As far as Saudi Aramco is concerned, the assessment is infinitely more complicated given its structure. This is because, in addition to the industry’s specific operations (exploration, processing and sales of oil and gas), the company financially supports a multitude of projects conducted by the Saudi Kingdom in areas such as health, research, education or even green projects and alternative energy; this means a consistent financial effort which, on the one hand, is difficult to separate from the company’s balance sheet and, on the other hand, it is very unlikely that it can be taken out overnight – given the social function of such projects.
China interested in the listing
According to the international press, among the banks selected to assist the stock listing are JPMorgan Chase & Co and Morgan Stanley. A bank with access to foreign investors could also be invited.
The transaction has attracted China’s attention, which considers the process to be of strategic interest to the government, while participation in the listing is also a political decision.
In the top of banks that could offer a credit line for Chinese investors are HSBC Holdings, alongside the International Industrial and Commercial Bank of China, a subsidiary of China’s Industrial and Commercial Bank, as well as International Capital China Corp.
The HSBC Group, headquartered in London, is one of the world’s leading financial and banking services providers, having a network currently covering 70 countries and territories across Europe, Asia, the Middle East and Africa, North America and Latin America. HSBC was set up in 1865 to finance the growing trade between Europe, India and China.
Beyond the many questions that may arise in the context of the (difficult!) assessment process, the IPO for Saudi Aramco remains very attractive to investors. After all, we are talking about the largest oil company in the world in terms of reserves, revenues and output. The 261 billion barrels of oil estimated to be in the company’s petroleum blocks under exploitation represent more than 10 times the volume of reserves reported by the largest listed company, ExxonMobil (which in 2016 reported reserves of about 20 billion oil barrels) and as many times as Rosneft’s reserves – the largest Russian producer (which in 2015 reported oil reserves of 34.5 billion tonnes oil equivalent).

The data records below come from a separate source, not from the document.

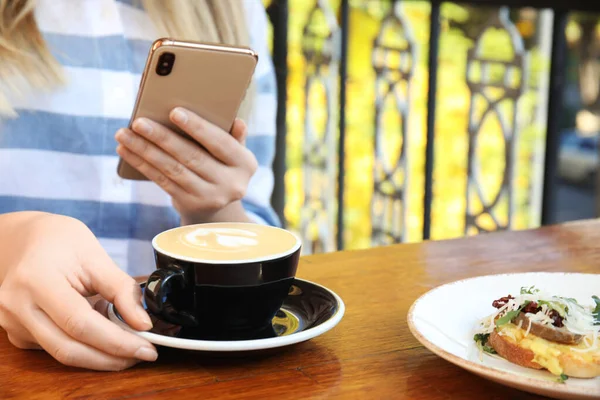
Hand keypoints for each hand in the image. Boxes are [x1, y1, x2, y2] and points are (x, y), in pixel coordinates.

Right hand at [0, 213, 156, 370]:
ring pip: (62, 354)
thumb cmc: (60, 241)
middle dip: (111, 358)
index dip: (116, 341)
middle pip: (68, 348)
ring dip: (100, 355)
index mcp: (36, 280)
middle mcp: (17, 306)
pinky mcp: (17, 334)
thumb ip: (122, 289)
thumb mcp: (96, 256)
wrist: (22, 240)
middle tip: (143, 353)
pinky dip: (85, 346)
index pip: (80, 323)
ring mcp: (13, 323)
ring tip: (127, 340)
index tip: (146, 347)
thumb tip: (143, 323)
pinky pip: (55, 349)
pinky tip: (100, 331)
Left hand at [115, 108, 258, 224]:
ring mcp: (210, 197)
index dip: (198, 128)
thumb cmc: (223, 166)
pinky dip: (142, 164)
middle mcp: (231, 184)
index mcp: (245, 164)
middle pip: (191, 157)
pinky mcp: (189, 205)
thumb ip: (234, 137)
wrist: (218, 208)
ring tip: (124, 134)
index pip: (220, 143)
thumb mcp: (234, 153)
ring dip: (145, 151)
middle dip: (162, 138)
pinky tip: (126, 151)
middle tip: (139, 122)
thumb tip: (237, 121)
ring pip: (172, 170)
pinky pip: (162, 181)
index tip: (174, 112)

The Saudi company is by far the largest oil producer in the world! Approximately one out of every 8 barrels of oil extracted worldwide comes from the Saudi Aramco production. The Saudi company had an output of about 12 million barrels a day at the end of 2014; at about the same level as ExxonMobil, Royal Dutch and BP produced altogether. At the same time, the company’s revenues amounted to USD 478 billion at the end of 2015 – twice as much as ExxonMobil, the largest listed company.
Figures show, therefore, that this listing could be the largest IPO in history. Their interpretation and integration into the context of other realities and information can transform this miracle into a mirage.